From 1979 she began to work for women’s rights. She worked four years in the Círculos Femeninos Populares, (Feminine Popular Circles) eight years in the Comunidad Educativa (Community Education) and 18 in SAPAGUA, Salud para Guayana, (Health for Guayana). “When we founded this organisation we envisaged it as a team working for the development of integrated health services as part of a community experience.”.

In SAPAGUA she basically works with women. They take what they learn to their families. This is a fundamental fact of great importance given that in Venezuela more than 30% of women are heads of households.

“The work is of a promotional and preventitive nature in the area of health. The aim is to create groups who will participate in an organised form and will assume responsibility for their own health”

The activities are developed in San Félix and Ciudad Guayana in Bolívar State, places where the inhabitants live their lives in poverty and misery. “I am a member of the co-ordinating team of the organisation and for six years I have had the responsibility of bringing this experience to various settlements of peasant people in need”.

As a result of this process, nowadays there is a Community Health Centre and women who have been trained in various aspects of health care. In addition, groups of women have been formed to make artisan products from clay and natural materials.

In SAPAGUA there are three centres of ‘nutritional recovery’, a permanent programme of promotion and prevention, a basic training course in holistic health, alternative therapies and healthy eating, and support for enterprises of production.

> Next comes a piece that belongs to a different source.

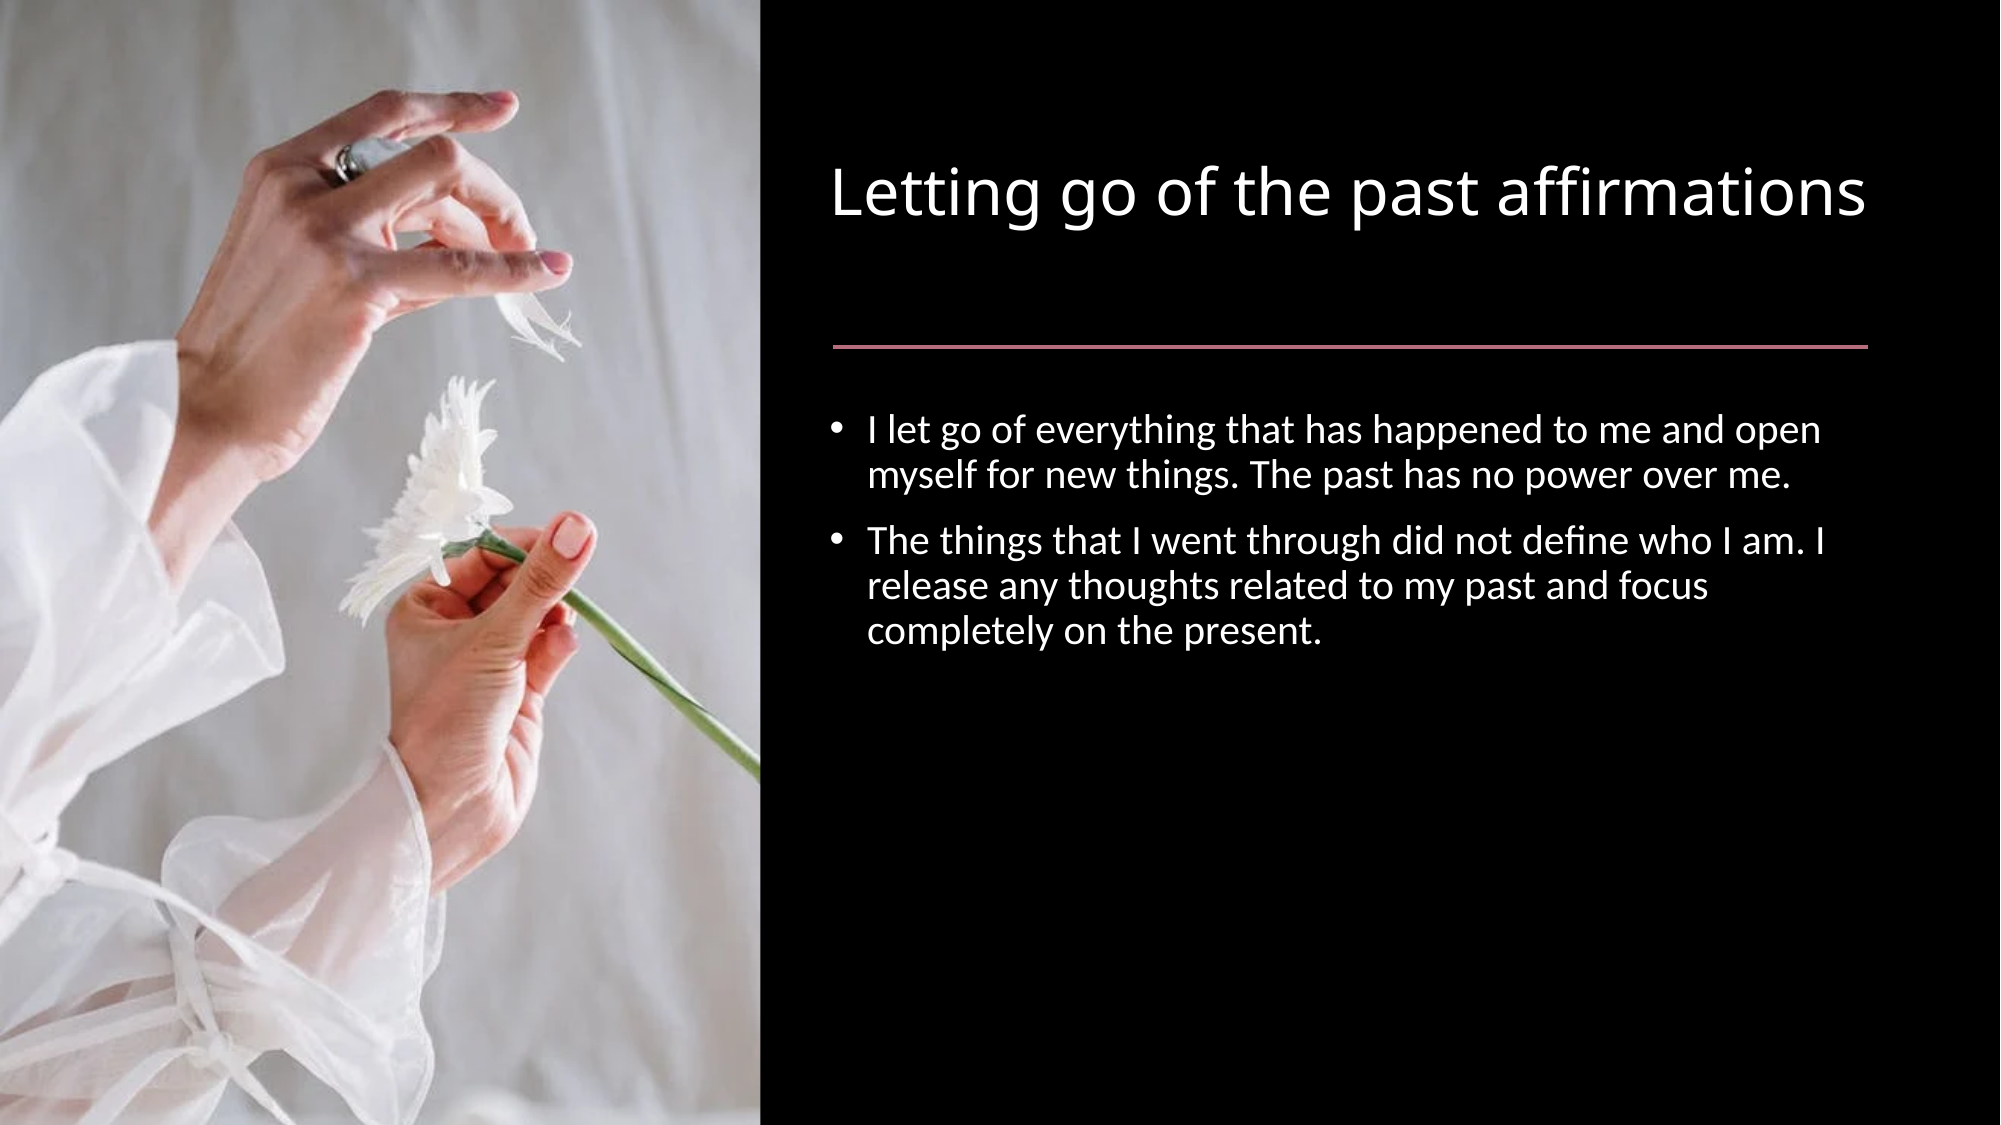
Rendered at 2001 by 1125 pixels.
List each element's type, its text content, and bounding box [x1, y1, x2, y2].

Rosa María feels satisfaction in being part of this socially committed group of women who have taken responsibility for their own lives. But this awareness makes her recognize that the reality of the injustice they confront is wider, and it is not only in Venezuela. There must be a change in all of Latin America.

Things can change. The fact is that they have to change. Venezuela is living through a process that allows us to feel hope. I am enrolling in this process of change because I think that what was the future 15 or 20 years ago has turned out to be the present”.

Her hope does not prevent her seeing the ‘machismo’ that is endemic in the structure of society: “I always say that Ciudad Guayana is a city made for men and for a few professional women, but women in general, women of the popular classes haves no opportunities to work or types of employment open to them. Our duty is to continue in this search. Each person has rights and responsibilities, but only if we are aware of them will we be able to demand our rights and assume our responsibilities”. There is no other way to allow women to oppose injustice and find peace.

In our society the family burden is the woman’s burden. International organizations talk about ‘the feminisation of poverty’. Rosa is convinced that each day “the challenge is to work hard to remove from poverty its woman’s face. That is my commitment”. (1000peacewomen).

Beside being named as nobel peace nominee, there are no other items in the internet about our peacewomen Rosa María Herrera de Hernandez, Venezuela. But this means not, that her specific commitment should not be honnored on this blog.